Greenbelt Station Open Space Plan

More images from the balloon demonstration and related to the project are available here.

Visualize 12-18 Stories at Greenbelt

The developer for the Greenbelt Station project will be conducting an exercise using balloons this Saturday at 8:00 a.m. to demonstrate the height of the buildings planned. The project, which we described last week, includes 2,000 townhomes now under construction and a mixed-use complex of offices and shops located at the Greenbelt Metro Station. The demonstration was planned after local citizens expressed concern about the height of the project. Joe from the the College Park Observer has reprinted a letter from College Park City Councilmember John Krouse, where the councilmember explains his concerns with the project, which has been approved by County officials. Join us at this demonstration to learn more about the project.

Update: We just heard the developer will give a presentation at 8:00 a.m. outside the Metro’s East entrance

Projects To Transform Greenbelt

Greenbelt Station Towne Centre

Just up the road from College Park, work has begun on the first of two projects in Greenbelt that could add roughly 8,000 homes and millions of square feet of office and retail space to the town, founded during the Great Depression as a federally-sponsored model city. Years in the planning, the projects continue to elicit mixed emotions from residents of the close-knit community and the surrounding neighborhoods worried about traffic, crime, and other impacts of development.
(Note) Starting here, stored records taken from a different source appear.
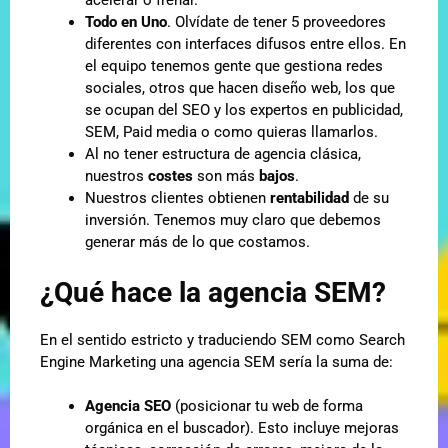
acelerar o frenar.
Todo en Uno
. Olvídate de tener 5 proveedores
diferentes con interfaces difusos entre ellos. En
el equipo tenemos gente que gestiona redes
sociales, otros que hacen diseño web, los que
se ocupan del SEO y los expertos en publicidad,
SEM, Paid media o como quieras llamarlos.
Al no tener estructura de agencia clásica,
nuestros
costes
son más
bajos
.
Nuestros clientes obtienen
rentabilidad
de su
inversión. Tenemos muy claro que debemos
generar más de lo que costamos.
¿Qué hace la agencia SEM?
En el sentido estricto y traduciendo SEM como Search
Engine Marketing una agencia SEM sería la suma de:
Agencia SEO
(posicionar tu web de forma
orgánica en el buscador). Esto incluye mejoras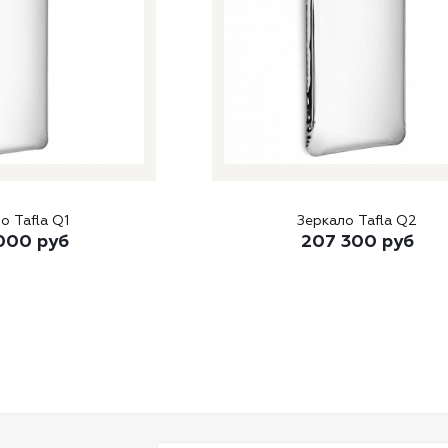
о Tafla Q1
Зеркало Tafla Q2
000
руб
207 300
руб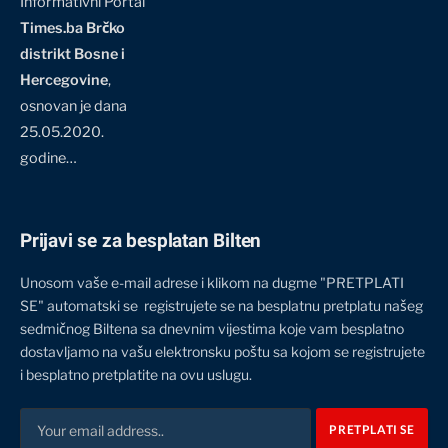
Informativni Portal
Times.ba Brčko
distrikt Bosne i
Hercegovine
,
osnovan je dana
25.05.2020.
godine…
Prijavi se za besplatan Bilten
Unosom vaše e-mail adrese i klikom na dugme "PRETPLATI
SE" automatski se registrujete se na besplatnu pretplatu našeg
sedmičnog Biltena sa dnevnim vijestima koje vam besplatno
dostavljamo na vašu elektronsku poštu sa kojom se registrujete
i besplatno pretplatite na ovu uslugu.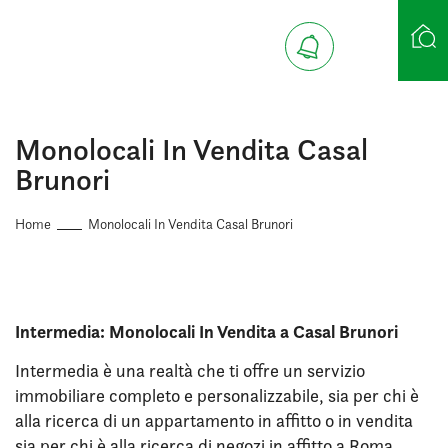
Ricerca case
Monolocali In Vendita Casal
Brunori
Home
Monolocali In Vendita Casal Brunori
Intermedia: Monolocali In Vendita a Casal Brunori
Intermedia è una realtà che ti offre un servizio
immobiliare completo e personalizzabile, sia per chi è
alla ricerca di un appartamento in affitto o in vendita
sia per chi è alla ricerca di negozi in affitto a Roma.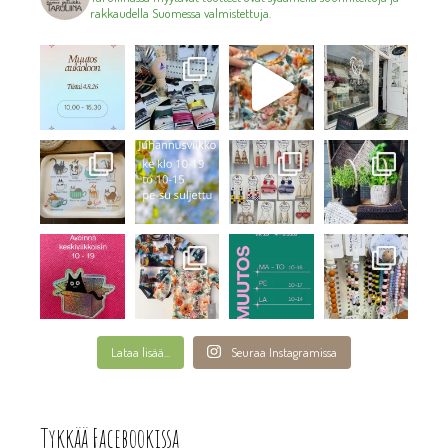
rakkaudella Suomessa valmistettuja.
Lataa lisää...
Seuraa Instagramissa
Tykkää Facebookissa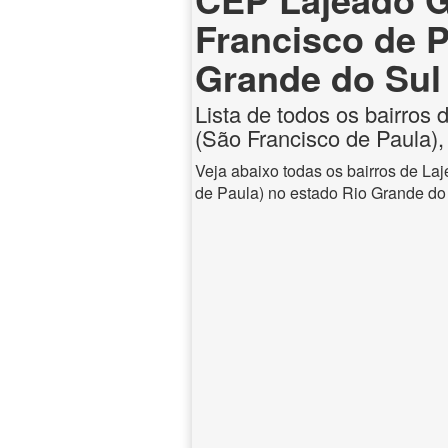
Francisco de P
Grande do Sul
Lista de todos os bairros
(São Francisco de Paula),
Veja abaixo todas os bairros de La
de Paula) no estado Rio Grande do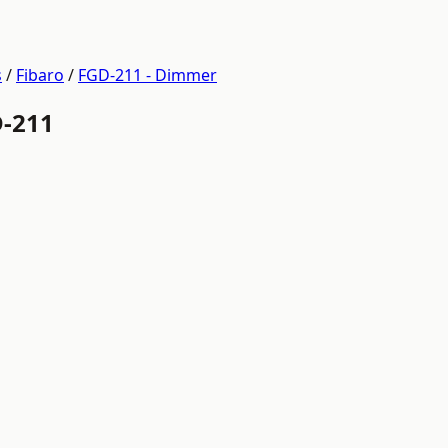
s
/
Fibaro
/
FGD-211 - Dimmer
D-211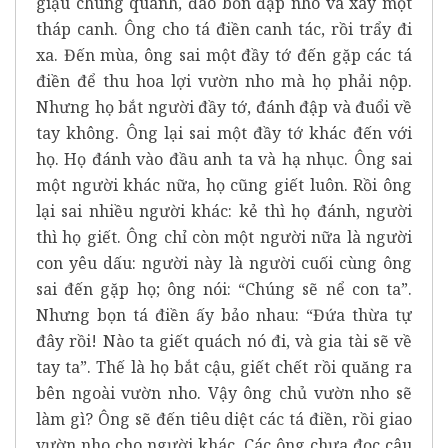
giậu chung quanh, đào bồn đạp nho và xây một
tháp canh. Ông cho tá điền canh tác, rồi trẩy đi
xa. Đến mùa, ông sai một đầy tớ đến gặp các tá
điền để thu hoa lợi vườn nho mà họ phải nộp.
Nhưng họ bắt người đầy tớ, đánh đập và đuổi về
tay không. Ông lại sai một đầy tớ khác đến với
họ. Họ đánh vào đầu anh ta và hạ nhục. Ông sai
một người khác nữa, họ cũng giết luôn. Rồi ông
lại sai nhiều người khác: kẻ thì họ đánh, người
thì họ giết. Ông chỉ còn một người nữa là người
con yêu dấu: người này là người cuối cùng ông
sai đến gặp họ; ông nói: “Chúng sẽ nể con ta”.
Nhưng bọn tá điền ấy bảo nhau: “Đứa thừa tự
đây rồi! Nào ta giết quách nó đi, và gia tài sẽ về
tay ta”. Thế là họ bắt cậu, giết chết rồi quăng ra
bên ngoài vườn nho. Vậy ông chủ vườn nho sẽ
làm gì? Ông sẽ đến tiêu diệt các tá điền, rồi giao
vườn nho cho người khác. Các ông chưa đọc câu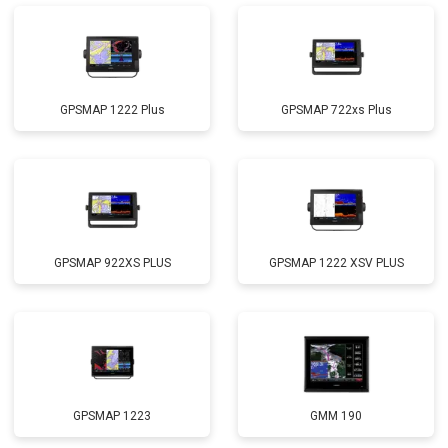
GPSMAP 1222 Plus
GPSMAP 722xs Plus
GPSMAP 922XS PLUS
GPSMAP 1222 XSV PLUS
GPSMAP 1223
GMM 190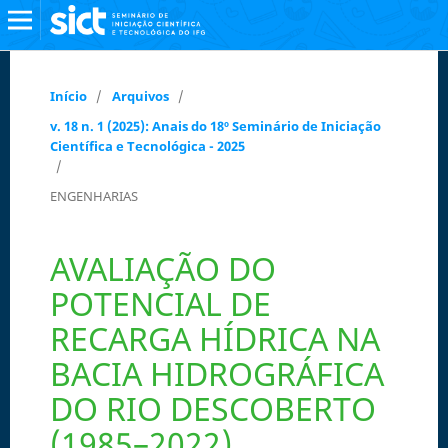
Início
/
Arquivos
/
v. 18 n. 1 (2025): Anais do 18º Seminário de Iniciação
Científica e Tecnológica - 2025
/
ENGENHARIAS
AVALIAÇÃO DO
POTENCIAL DE
RECARGA HÍDRICA NA
BACIA HIDROGRÁFICA
DO RIO DESCOBERTO
(1985–2022)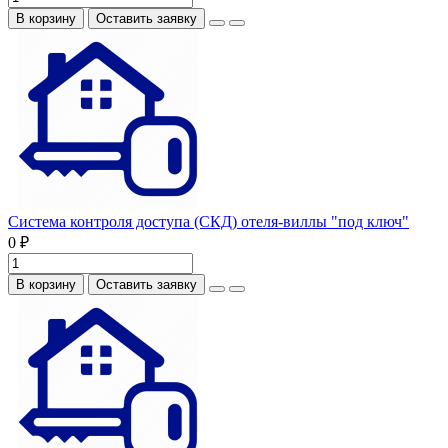
В корзину
Оставить заявку
Система контроля доступа (СКД) отеля-виллы "под ключ"
0 ₽
В корзину
Оставить заявку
Work has begun on the massive Greenbelt Station Towne Centre, a large multi-use project planned for 240 acres of land adjacent the Greenbelt Metro station. The project is being developed by Petrie Ross Ventures. As it is currently planned, the finished project will feature approximately 2,200 “luxury” residential units, over 1 million square feet of retail, and 1 million square feet of office space in a complex of rowhomes and towers up to 12 stories tall, however the developer told the College Park City Council they are considering even taller buildings – up to 18 stories. The developer estimates the project could result in over 7,000 jobs when complete. Interested buyers can register with Pulte homes to be added to a list for more information. Detailed information about the project’s conceptual site plan approval from the county is available on this website.

The Diamondback reported in August of 2005 that the developer and the College Park City Council negotiated an agreement where the project’s builder would pay the city $2.5 million and construct a pedestrian walkway to connect the project with the city of College Park. An open space concept plan we obtained from December includes over three acres of plazas and parks, including a 1-acre plaza at the entrance of the metro station, shown below:

Greenbelt Station Towne Centre

We will examine the controversial second major project, Springhill Lake, and a proposal by the owners of Beltway Plaza for residential construction on their property in a subsequent post. The New York Times recently examined the projects in the article, “Merging the Old With the New In a Washington Suburb.”